Power Surge on Hub Port error?

DXM Cake

New Member
I'm currently getting an error message on my computer(Windows 7 Home Edition) whenever I try to import macros to my controller. On the taskbar, a popup appears, saying: "Power Surge On Hub Port: A USB Input device has exceeded the power limits of its hub port. Click here to blah blah blah~" Or something extremely close to that. Clicking the popup does nothing except allow me to turn back on my USB port, which was apparently disabled.

Afterwards, the Macro Editor itself isn't necessary freezing(I can still close it, but it stays on that spinning Importing Macros screen forever). Or at least I imagine it's forever because my controller shows no signs of activity. I've waited at least thirty minutes and nothing changed, so I assume nothing was going to happen after all. The program closes fine, however, whenever I try to open it after the first attempt, it does either one of two things - it freezes on the spot, or, the program thinks the controller is still connected, regardless if it is or not. Restarting the computer or using the popup link to re-enable my USB port basically puts me back at square one, where all I can do is recreate the problem.

I've tried numerous things already... two different play and charge cables, four different USB ports, replacing my fresh set of batteries with another fresh set of batteries, replacing my fresh set of batteries with batteries that were mostly dead, having the controller plugged into the USB port prior to opening the Macro Editor instead of making the macros first and then starting the controller in programming mode, reinstalling the Macro Editor and the firmware update for the controller(twice each), etc. Google has a few fixes I saw, but most of them sound way too extreme for what seems to not be a big deal - like, formatting everything and starting from scratch or deleting all of your USB drivers and letting Windows reinstall them(I'd try this, but my mouse/keyboard are both USB and I have no spares).

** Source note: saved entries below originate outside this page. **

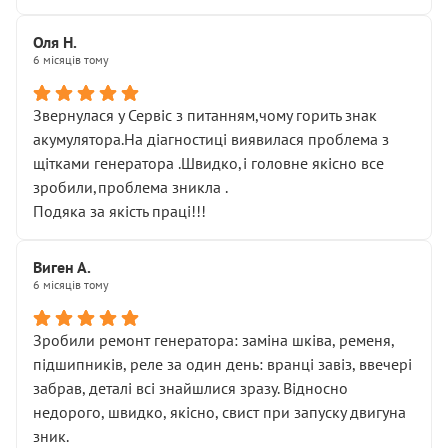
Оля Н.
6 місяців тому
Звернулася у Сервіс з питанням,чому горить знак
акумулятора.На діагностиці виявилася проблема з
щітками генератора .Швидко,і головне якісно все
зробили,проблема зникла .
Подяка за якість праці!!!
Виген А.
6 місяців тому
Зробили ремонт генератора: заміна шківа, ременя,
підшипників, реле за один день: вранці завіз, ввечері
забрав, деталі всі знайшлися зразу. Відносно
недорого, швидко, якісно, свист при запуску двигуна
зник.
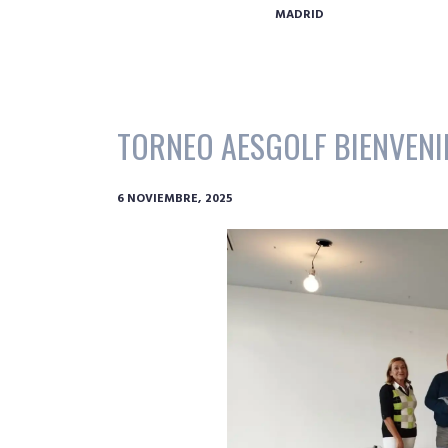
MADRID
TORNEO AESGOLF BIENVENI
6 NOVIEMBRE, 2025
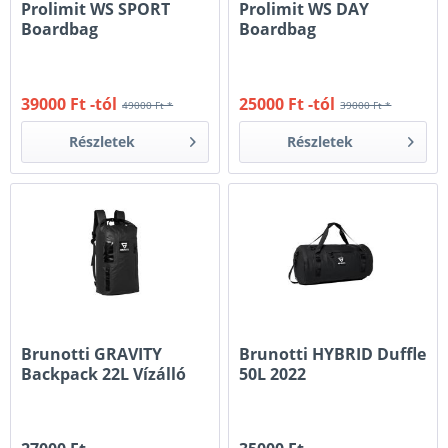
Prolimit WS SPORT
Prolimit WS DAY
Boardbag
Boardbag
39000 Ft -tól
25000 Ft -tól
49000 Ft *
39000 Ft *
Részletek
Részletek
Brunotti GRAVITY
Brunotti HYBRID Duffle
Backpack 22L Vízálló
50L 2022
Hátizsák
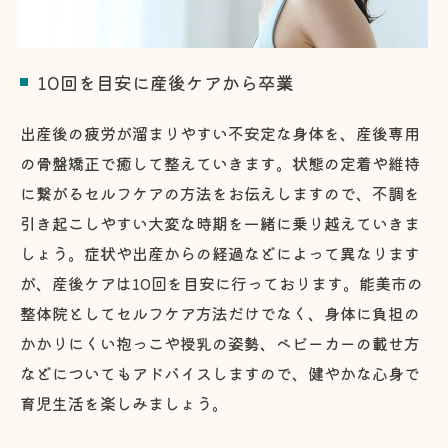
10回を目安に産後ケアから卒業
出産後の疲労が溜まりやすい不安定な身体を、産後専用
の骨盤矯正で癒して整えていきます。状態の定着や維持
に繋がるセルフケアの方法をお伝えしますので、不調を
引き起こしやすい大変な時期を一緒に乗り越えていきま
しょう。症状や出産からの経過などによって異なります
が、産後ケアは10回を目安に行っております。能美市の
整体院としてセルフケア方法だけでなく、身体に負担の
かかりにくい抱っこや授乳の姿勢、ベビーカーの載せ方
などについてもアドバイスしますので、健やかな心身で
育児生活を楽しみましょう。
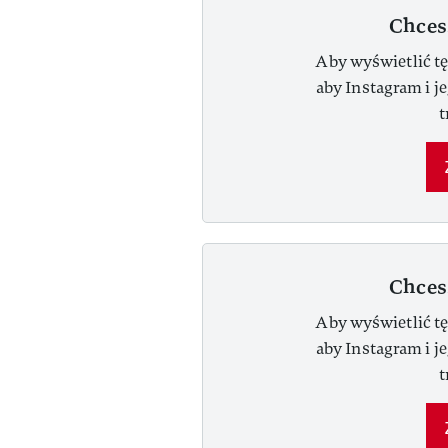
Chces
Aby wyświetlić tę
aby Instagram i j
t
Chces
Aby wyświetlić tę
aby Instagram i j
t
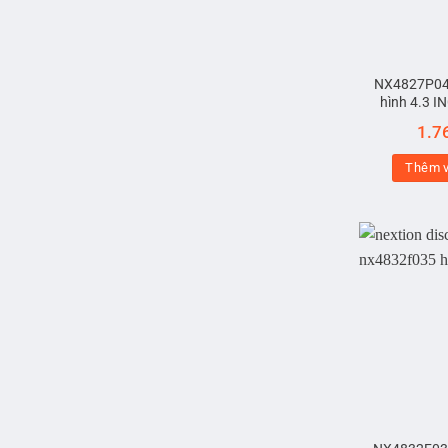
NX4827P04
hình 4.3 I
1.7
Thêm v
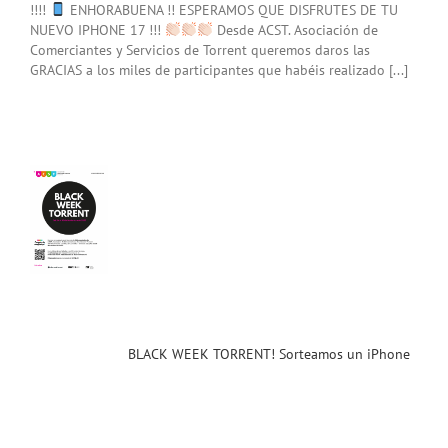
!!!!
ENHORABUENA !! ESPERAMOS QUE DISFRUTES DE TU
NUEVO IPHONE 17 !!!
Desde ACST. Asociación de
Comerciantes y Servicios de Torrent queremos daros las
GRACIAS a los miles de participantes que habéis realizado [...]
CK
K
ENT!
amos
ne
Del
 30
embre
 !!
ias
T
BLACK WEEK TORRENT! Sorteamos un iPhone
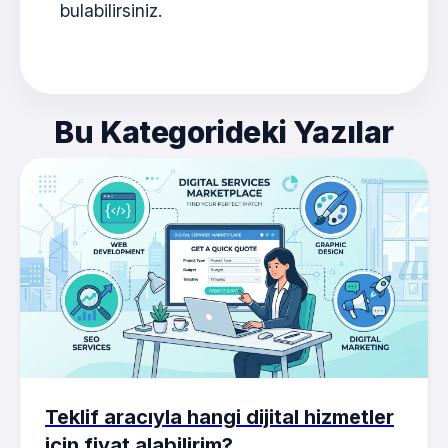
bulabilirsiniz.
Bu Kategorideki Yazılar
Teklif aracıyla hangi dijital hizmetler
için fiyat alabilirim?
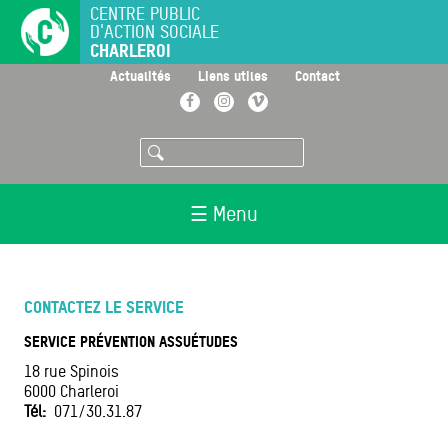
Aller
CENTRE PUBLIC
D'ACTION SOCIALE
au
CHARLEROI
contenu
principal
>
>
>
Actualités
Liens utiles
Contact
Facebook
Instagram
Vimeo
Rechercher
☰ Menu
CONTACTEZ LE SERVICE
SERVICE PRÉVENTION ASSUÉTUDES
18 rue Spinois
6000
Charleroi
Tél
071/30.31.87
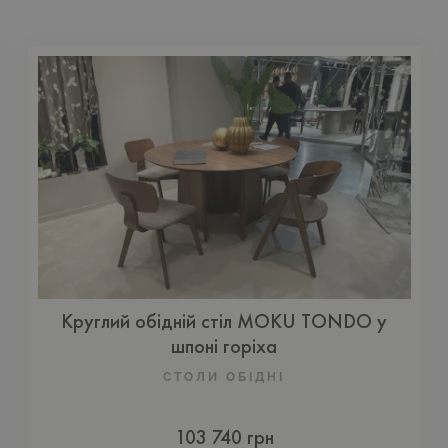
Круглий обідній стіл MOKU TONDO у
шпоні горіха
СТОЛИ ОБІДНІ
103 740 грн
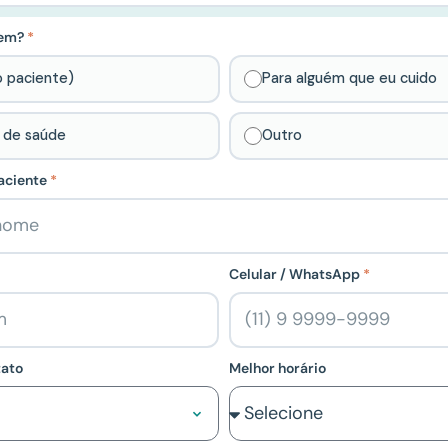
uem?
o paciente)
Para alguém que eu cuido
l de saúde
Outro
aciente
Celular / WhatsApp
tato
Melhor horário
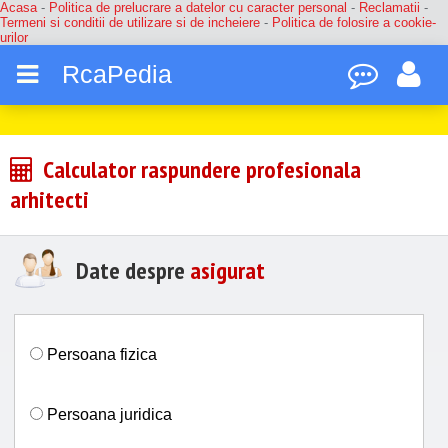
Acasa
-
Politica de prelucrare a datelor cu caracter personal
-
Reclamatii
-
Termeni si conditii de utilizare si de incheiere
-
Politica de folosire a cookie-
urilor
RcaPedia
Calculator raspundere profesionala
arhitecti
Date despre
asigurat
Persoana fizica
Persoana juridica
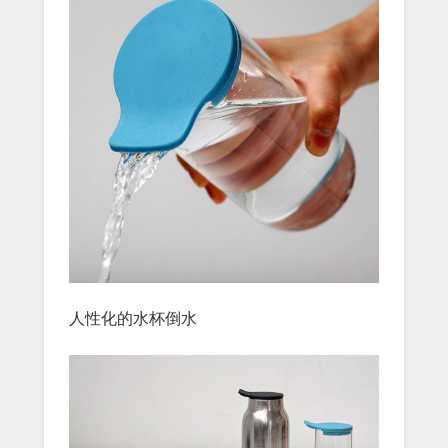
人性化的水杯倒水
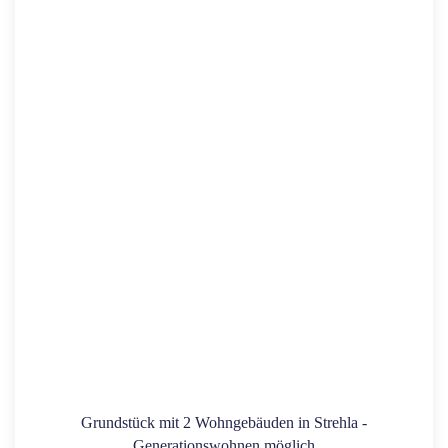
Grundstück mit 2 Wohngebäuden in Strehla -
Generationswohnen möglich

There was someone freaking out about how the device in question(usually printers or smartphones) fries your USB ports, but so far, they all work perfectly fine with my thumb drive and my own printer. It sort of leaves me to believe there might be something wrong with my controller, because that's the only thing I can pin the problem to. Every other piece of equipment, I had a spare to test with, except a spare controller, for obvious reasons.

Any thoughts on this? I scoured the forums but this doesn't even seem to be a remotely common problem. Thanks in advance.
 

odingalt

Well-Known Member
Staff member
You've baffled me on this one. We've sold a couple thousand with this USB design and that's the first time I've heard of a power surge detection.

You're on REAL Windows 7, and not a MAC running virtual windows? (Sorry always have to ask)
 

NYjetsNY1

Active Member
This has happened to me before. My USB Play and Charge kits somehow malfunctioned and began to suck out the life of my USB ports on cpu + xbox 360.

The fix I did was purchase a brand new USB Play and Charge Kit. Black. It worked. My dead USB ports came back to life and my controller worked perfectly again.
 

PS3andCOD

Contributor
Yes, I have had this before with my PS3 as well. It's a short in the USB cable. You need to throw out the cable and get a new one. It can happen with any type of cable, just be carefull you don't bend them too sharply or that can happen. lol I actually spent hours trying to figure it out, called Sony and they told me I needed to send in my machine for serviceing. They didn't even sugest trying a new cable.
 

NYjetsNY1

Active Member
DXM Cake said:
Alright, I'll give it a shot. Results in several hours.

Yep this happened to my USB cable, if you notice the LED light on the cable keeps flashing green (mine did) ... I tried a new pnc cable and it works.

It appears you have a short in both of them. Just throw them out and never use them ever again. It should be fixed with the new cable.
 

DXM Cake

New Member
Huh, I thought I posted a response, but apparently I didn't.

Anyway, yeah, fix worked beautifully. Went ahead and tried my other cables on regular controllers - lo and behold, those didn't charge(though the 360 DID recognize that they were there). Anyway, problem is solved. Thanks a bunch, guys.
 

NYjetsNY1

Active Member
DXM Cake said:
Huh, I thought I posted a response, but apparently I didn't.

Anyway, yeah, fix worked beautifully. Went ahead and tried my other cables on regular controllers - lo and behold, those didn't charge(though the 360 DID recognize that they were there). Anyway, problem is solved. Thanks a bunch, guys.

Good to know. Glad you are up and running again.
 

odingalt

Well-Known Member
Staff member
Ok you too PS3COD. Yeah I was having a hard time figuring out what on the device would draw enough power to set off the alarms... heck the modchip at full operation is well under 100mA and a powered USB hub I think is going to provide typically up to half an amp. Even a modchip with some short circuits on some of the i/o pins probably wouldn't exceed the USB hub's ability to supply power. But a bad cable totally makes sense as that would be a direct short from the power and ground coming from the USB hub which would certainly overload it.